また、CursorGitHub、JetBrains、Manus、Replitなどの第三者プラットフォームでも順次対応が進んでいるとされています。これらのプラットフォームは、開発者が日常的に使用するコードエディタや統合開発環境であり、既存の開発ワークフローへの統合が進むことで、Gemini 3の実用性が高まる可能性があります。
なお、Gemini 3 Deep Thinkモードについては、安全性評価とテスターからのフィードバックを経て、数週間後にGoogle AI Ultraサブスクライバー向けに提供予定とされています。
安全性への取り組み
Googleによれば、Gemini 3は同社のAIモデルとして最も包括的な安全性評価を経たモデルです。プロンプトインジェクション(prompt injection)への耐性が向上し、サイバー攻撃による悪用への保護も強化されています。
プロンプトインジェクションは、悪意のある指示を通じてAIモデルの動作を意図しない方向に誘導する攻撃手法です。特にエージェント機能を持つモデルでは、この種の攻撃への対策が重要になります。

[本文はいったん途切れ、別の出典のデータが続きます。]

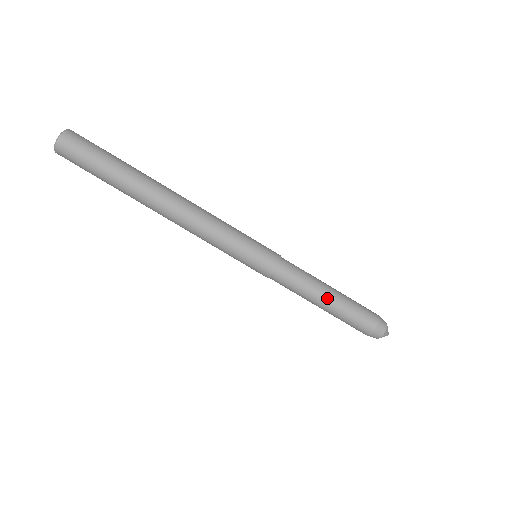
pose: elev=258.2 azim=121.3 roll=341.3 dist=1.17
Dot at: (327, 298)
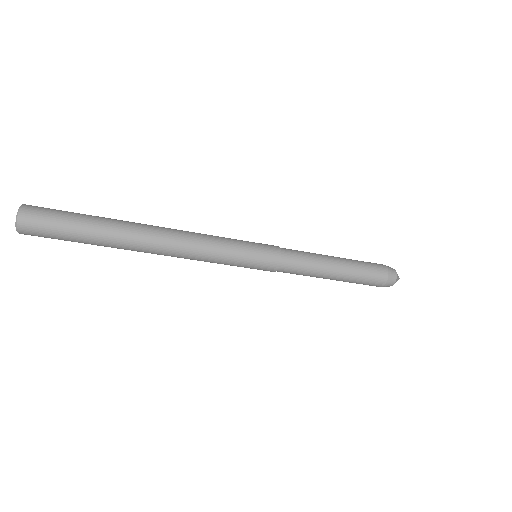
Dot at: occluded
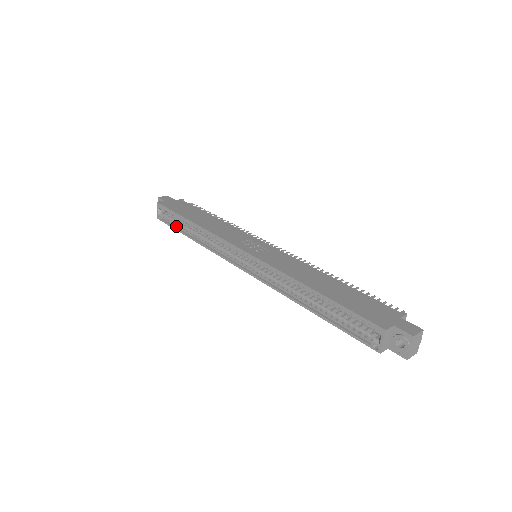
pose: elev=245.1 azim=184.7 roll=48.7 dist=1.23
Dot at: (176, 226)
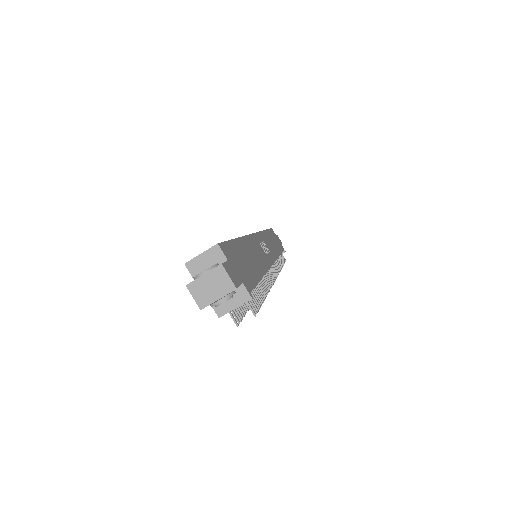
Dot at: occluded
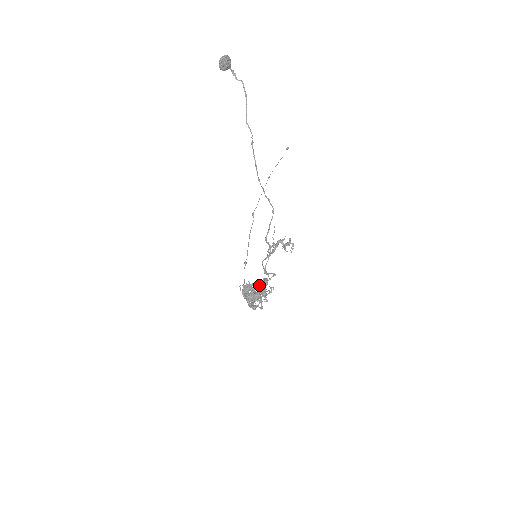
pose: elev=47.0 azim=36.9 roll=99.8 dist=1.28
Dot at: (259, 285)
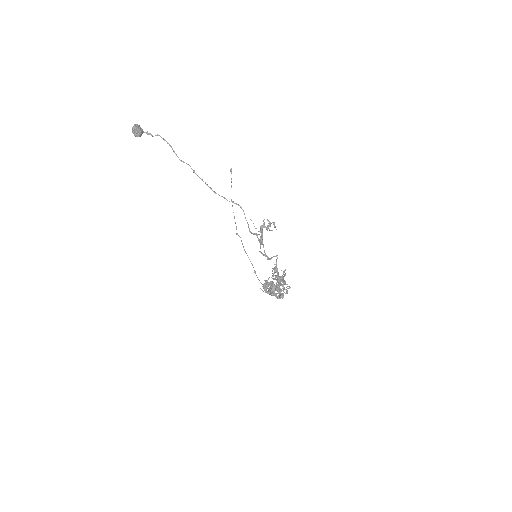
Dot at: (272, 275)
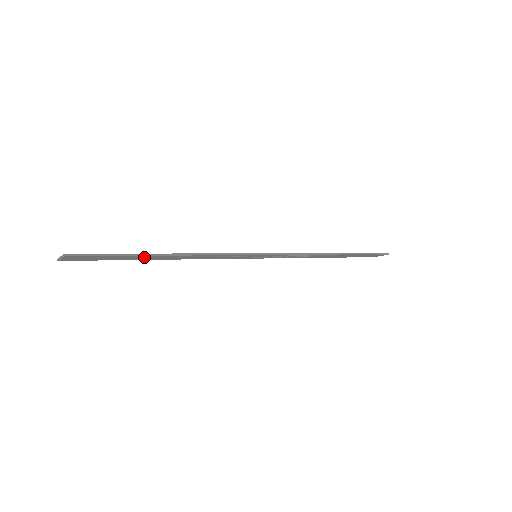
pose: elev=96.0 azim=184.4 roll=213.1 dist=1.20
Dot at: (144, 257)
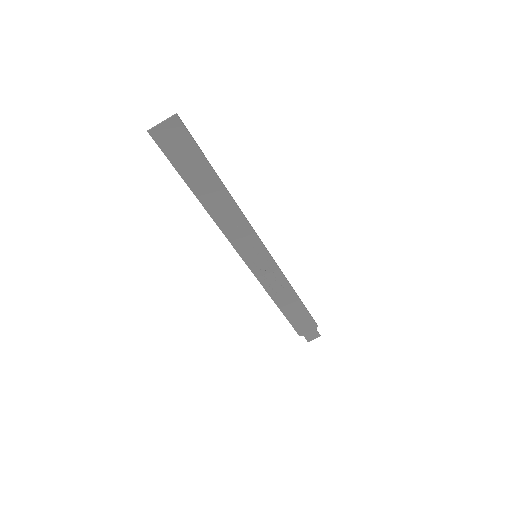
Dot at: (205, 178)
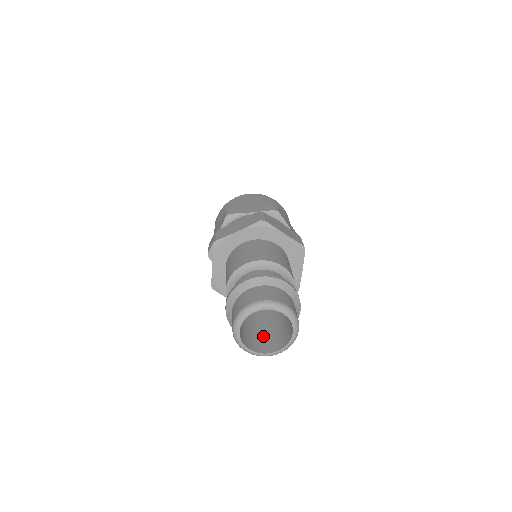
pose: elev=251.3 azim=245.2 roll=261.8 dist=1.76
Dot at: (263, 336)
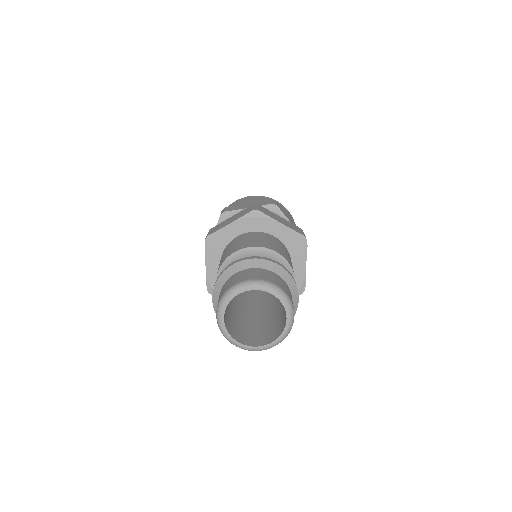
Dot at: (232, 319)
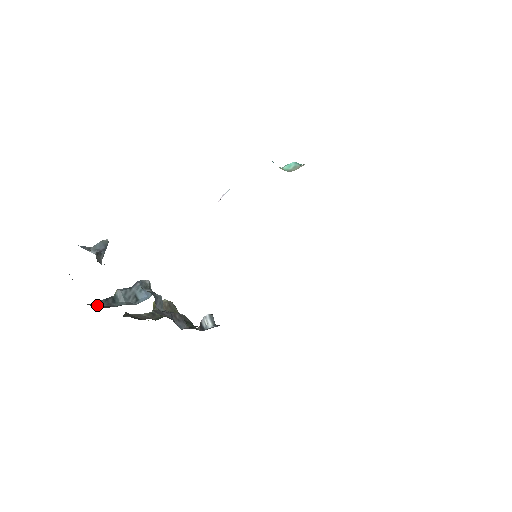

評価プロセスでは、Googleの内部テストに加えて、世界的な専門家との協力、英国AISI(AI Safety Institute)への早期アクセス提供、Apollo、Vaultis、Dreadnodeなどの業界専門家による独立評価が実施されたとされています。
まとめ
Gemini 3は、推論能力の大幅な向上とエージェント機能の強化により、学習支援から開発、日常タスクの自動化まで幅広い用途での活用が期待されるモデルです。特に、新開発プラットフォームGoogle Antigravityは、開発プロセス自体を変革する可能性を感じさせます。今後、実際の利用シーンでどのような成果が得られるか、注目していく必要があります。